While you might expect to see jaw-dropping before and afters of hoarders-turned-minimalists, the reality of what you get is radically different. The show features imperfect people doing their imperfect best; tackling their mountains of stuff by themselves late into the night, without Marie there to hold their hands. This makes tidying up and tackling the mess feel realistic, achievable, hell—even empowering.
Cleaning out can be hard. As humans, we become so attached to the things and memories that a home holds and letting go of that by physically ridding your space of excess ‘things’ can be a truly emotional experience. But, it can also be seriously cathartic.
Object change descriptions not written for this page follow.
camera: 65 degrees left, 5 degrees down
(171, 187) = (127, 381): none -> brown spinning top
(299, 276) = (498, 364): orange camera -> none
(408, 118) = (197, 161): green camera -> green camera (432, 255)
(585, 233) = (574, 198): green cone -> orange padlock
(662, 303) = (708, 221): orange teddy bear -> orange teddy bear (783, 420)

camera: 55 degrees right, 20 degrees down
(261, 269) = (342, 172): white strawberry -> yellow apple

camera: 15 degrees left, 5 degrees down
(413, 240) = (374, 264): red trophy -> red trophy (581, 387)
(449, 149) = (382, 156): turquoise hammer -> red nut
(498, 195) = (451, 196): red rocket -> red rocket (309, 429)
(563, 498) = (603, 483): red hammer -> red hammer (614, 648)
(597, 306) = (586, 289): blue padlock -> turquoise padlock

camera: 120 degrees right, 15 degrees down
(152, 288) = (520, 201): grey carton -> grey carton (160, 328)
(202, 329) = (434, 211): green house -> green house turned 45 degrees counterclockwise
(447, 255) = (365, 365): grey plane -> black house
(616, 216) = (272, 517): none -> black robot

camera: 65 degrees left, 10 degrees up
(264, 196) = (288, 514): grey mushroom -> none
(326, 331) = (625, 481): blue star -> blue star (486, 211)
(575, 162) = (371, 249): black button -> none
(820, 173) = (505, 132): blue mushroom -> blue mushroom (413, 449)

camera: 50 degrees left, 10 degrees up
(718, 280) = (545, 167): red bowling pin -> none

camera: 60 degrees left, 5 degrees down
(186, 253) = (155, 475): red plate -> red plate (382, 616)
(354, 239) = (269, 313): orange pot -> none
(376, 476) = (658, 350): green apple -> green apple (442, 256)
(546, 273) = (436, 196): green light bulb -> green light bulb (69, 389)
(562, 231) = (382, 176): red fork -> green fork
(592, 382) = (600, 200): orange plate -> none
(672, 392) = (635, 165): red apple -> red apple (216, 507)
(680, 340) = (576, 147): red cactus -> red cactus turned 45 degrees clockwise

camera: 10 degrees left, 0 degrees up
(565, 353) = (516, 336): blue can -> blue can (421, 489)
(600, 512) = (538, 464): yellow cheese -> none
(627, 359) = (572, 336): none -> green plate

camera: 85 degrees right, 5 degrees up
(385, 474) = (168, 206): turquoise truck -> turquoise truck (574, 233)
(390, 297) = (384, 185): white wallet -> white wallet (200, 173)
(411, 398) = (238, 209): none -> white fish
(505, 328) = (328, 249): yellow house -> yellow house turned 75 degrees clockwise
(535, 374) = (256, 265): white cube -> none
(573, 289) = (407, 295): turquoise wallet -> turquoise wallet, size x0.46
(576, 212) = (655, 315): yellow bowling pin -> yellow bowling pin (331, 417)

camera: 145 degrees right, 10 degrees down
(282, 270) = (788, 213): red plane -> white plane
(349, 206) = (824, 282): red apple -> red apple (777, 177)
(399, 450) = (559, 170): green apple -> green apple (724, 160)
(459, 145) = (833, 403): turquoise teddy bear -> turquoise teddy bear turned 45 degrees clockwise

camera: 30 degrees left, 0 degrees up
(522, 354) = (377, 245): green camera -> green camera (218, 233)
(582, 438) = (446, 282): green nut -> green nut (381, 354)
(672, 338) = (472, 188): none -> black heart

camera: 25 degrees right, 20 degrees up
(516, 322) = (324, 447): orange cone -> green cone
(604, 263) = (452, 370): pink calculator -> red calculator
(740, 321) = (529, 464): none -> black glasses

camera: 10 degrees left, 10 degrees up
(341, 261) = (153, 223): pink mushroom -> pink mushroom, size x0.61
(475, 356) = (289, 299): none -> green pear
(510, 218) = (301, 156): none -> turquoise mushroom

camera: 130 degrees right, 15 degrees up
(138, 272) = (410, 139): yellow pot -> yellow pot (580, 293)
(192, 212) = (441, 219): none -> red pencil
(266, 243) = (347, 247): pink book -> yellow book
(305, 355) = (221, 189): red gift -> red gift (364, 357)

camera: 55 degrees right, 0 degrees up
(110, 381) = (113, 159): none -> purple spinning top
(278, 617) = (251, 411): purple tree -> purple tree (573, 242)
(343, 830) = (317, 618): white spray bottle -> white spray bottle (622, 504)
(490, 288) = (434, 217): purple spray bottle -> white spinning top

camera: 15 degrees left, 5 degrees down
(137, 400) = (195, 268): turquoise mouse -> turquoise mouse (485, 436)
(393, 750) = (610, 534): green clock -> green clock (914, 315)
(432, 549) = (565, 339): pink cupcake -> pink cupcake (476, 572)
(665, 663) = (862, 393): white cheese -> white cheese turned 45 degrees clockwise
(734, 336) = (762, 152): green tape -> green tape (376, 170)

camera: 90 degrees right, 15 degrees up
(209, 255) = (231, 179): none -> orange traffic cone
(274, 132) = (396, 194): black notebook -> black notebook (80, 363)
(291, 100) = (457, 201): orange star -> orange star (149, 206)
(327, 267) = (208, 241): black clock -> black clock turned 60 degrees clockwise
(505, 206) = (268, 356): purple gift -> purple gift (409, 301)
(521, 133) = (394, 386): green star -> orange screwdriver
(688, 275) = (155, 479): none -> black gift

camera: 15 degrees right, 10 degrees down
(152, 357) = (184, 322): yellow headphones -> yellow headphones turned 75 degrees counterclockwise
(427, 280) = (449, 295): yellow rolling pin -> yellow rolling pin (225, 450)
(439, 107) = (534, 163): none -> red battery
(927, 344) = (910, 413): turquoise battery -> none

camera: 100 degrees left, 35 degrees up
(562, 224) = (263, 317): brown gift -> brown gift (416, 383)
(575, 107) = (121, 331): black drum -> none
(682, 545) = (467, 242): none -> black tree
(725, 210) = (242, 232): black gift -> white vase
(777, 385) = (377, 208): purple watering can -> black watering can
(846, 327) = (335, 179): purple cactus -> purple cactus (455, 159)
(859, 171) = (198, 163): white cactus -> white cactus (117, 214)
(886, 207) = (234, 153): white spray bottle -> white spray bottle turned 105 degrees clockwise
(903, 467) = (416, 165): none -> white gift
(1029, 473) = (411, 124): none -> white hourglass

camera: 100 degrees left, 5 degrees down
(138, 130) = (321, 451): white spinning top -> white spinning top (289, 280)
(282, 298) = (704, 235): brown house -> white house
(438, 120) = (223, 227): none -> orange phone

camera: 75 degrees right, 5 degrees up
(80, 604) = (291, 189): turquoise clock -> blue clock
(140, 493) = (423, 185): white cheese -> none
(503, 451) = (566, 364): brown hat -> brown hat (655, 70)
The thought of performing a mass declutter is often a whole lot more overwhelming than the process itself. When everything you own is tied to past relationships, old friends, family and various stages of life, letting go can be hard. But it also allows you to move forward with a clearer vision for the future.
At the core of Marie Kondo’s ethos is to only keep things around you that spark joy or have a practical purpose within the home. While it might seem like an abstract statement, it’s actually a liberating sentiment when you start to apply it to your home and other aspects of your life.
Got a friend who doesn’t bring you joy? Stop wasting your time with them. Spending your early mornings slogging away at the gym, doing a type of workout that you don’t enjoy? Find something that you do enjoy. Become a slave to the job you hate? Take steps to change it. The principle is actually astonishingly simple. If it doesn’t spark joy, it has no place in your life.